In Germania è il teatro brechtiano a salvare il cinema. Il modo di fare teatro di Brecht aveva abituato gli attori a comportarsi naturalmente davanti alla cinepresa ed ai microfoni, esprimendo il massimo della verità. Tralasciando le operette  e le commedie musicali, la cui volgarità artificialmente pimpante fece la polarità dello stile UFA, nacquero in Germania moltissime opere capitali, in presa diretta sulla realtà, che lanciavano ripetute grida di allarme per il viscido, strisciante, dilagante instaurarsi legale della tirannia nazista.
In particolare ricordiamo L’angelo azzurro di Josef von Sternberg, nel 1930, con una conturbante Marlene Dietrich. Un severo professore di liceo che viene lentamente trascinato nella rovina dalla bella Lola – Lola. Un film indimenticabile per le cupe atmosfere del tabarin, e per il messaggio di fondo della pellicola: il disfacimento del vecchio decoro borghese della società tedesca sotto l’impulso di desideri e fantasie che non si lasciano imbrigliare nelle leggi e nelle convenzioni sociali.
Ci sono anche opere totalmente svincolate da concetti espressionisti, che testimoniano con forza l’ultimo sussulto delle energie creative dei registi tedeschi, come M – Il mostro di Dusseldorf, uscito nel 1931 con la regia di Fritz Lang.
Fu per lungo tempo il film più famoso di Lang, apprezzato sia per il tema, sia per la straordinaria interpretazione di Peter Lorre, sia per lo stile visuale del regista. L’assassino Hans Beckert è un criminale annegato nella folla ordinaria; un uomo la cui mediocrità lo rende ancora più insaziabile e terrificante. Un uomo talmente opaco che diventa impossibile da comprendere, e quindi da giudicare.
Il film, intelligentemente, non è basato sull’assassino, ma sul contesto e la reazione sociale. In breve quel che accade è una metafora antinazista scopertissima, dove il mondo della malavita appare molto più rassicurante ed efficiente di quello rappresentato dalla legge e dallo Stato.

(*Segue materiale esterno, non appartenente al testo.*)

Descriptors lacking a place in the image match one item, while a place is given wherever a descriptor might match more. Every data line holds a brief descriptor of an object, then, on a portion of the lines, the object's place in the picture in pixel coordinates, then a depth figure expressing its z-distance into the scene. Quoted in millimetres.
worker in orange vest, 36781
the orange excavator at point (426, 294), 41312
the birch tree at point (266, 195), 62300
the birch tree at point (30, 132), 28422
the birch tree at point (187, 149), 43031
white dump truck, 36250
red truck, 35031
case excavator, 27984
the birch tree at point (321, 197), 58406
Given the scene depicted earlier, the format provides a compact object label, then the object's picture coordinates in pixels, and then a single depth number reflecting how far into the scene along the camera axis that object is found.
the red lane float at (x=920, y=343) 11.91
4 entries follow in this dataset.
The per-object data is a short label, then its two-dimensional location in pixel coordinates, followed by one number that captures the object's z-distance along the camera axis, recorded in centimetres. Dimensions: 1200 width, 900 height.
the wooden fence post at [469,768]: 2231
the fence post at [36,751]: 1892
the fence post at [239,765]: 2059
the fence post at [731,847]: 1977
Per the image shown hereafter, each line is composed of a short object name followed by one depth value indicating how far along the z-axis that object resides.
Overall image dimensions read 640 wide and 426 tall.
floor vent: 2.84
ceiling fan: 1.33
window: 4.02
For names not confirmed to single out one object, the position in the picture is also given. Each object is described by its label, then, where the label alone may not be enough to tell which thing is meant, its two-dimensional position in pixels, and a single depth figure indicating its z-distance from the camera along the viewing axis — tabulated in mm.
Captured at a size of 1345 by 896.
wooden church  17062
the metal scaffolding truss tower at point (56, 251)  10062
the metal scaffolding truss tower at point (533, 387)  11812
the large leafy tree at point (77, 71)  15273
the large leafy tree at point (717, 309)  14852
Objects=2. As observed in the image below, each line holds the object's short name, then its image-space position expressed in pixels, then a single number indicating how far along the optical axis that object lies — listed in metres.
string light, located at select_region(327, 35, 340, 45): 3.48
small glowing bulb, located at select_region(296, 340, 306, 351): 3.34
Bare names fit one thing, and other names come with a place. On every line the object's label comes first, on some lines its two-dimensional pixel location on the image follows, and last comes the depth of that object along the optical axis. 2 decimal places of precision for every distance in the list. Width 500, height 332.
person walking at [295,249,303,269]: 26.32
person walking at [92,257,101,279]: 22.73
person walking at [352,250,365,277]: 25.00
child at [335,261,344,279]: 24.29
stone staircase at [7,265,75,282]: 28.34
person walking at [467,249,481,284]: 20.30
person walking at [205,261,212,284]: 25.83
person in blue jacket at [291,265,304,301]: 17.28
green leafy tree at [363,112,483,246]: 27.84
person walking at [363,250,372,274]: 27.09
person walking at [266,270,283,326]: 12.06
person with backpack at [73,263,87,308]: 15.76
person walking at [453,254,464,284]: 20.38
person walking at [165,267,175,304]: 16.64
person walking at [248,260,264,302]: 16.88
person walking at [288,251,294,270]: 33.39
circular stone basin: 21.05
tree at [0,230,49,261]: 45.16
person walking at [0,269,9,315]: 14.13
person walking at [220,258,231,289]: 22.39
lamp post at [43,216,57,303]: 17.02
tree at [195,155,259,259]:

La maggior parte degli artisti però emigra dalla Germania. Nel 1933 Hans Steinhoff firma il film Il giovane hitleriano Queux. Ormai l’UFA beneficia di un monopolio assoluto. Goebbels trasforma l’arte cinematografica tedesca in pura propaganda nazista; la produzione cinematografica raggiunge livelli qualitativi bassissimi. Nel 1946 produrrà solo cinque film all’anno.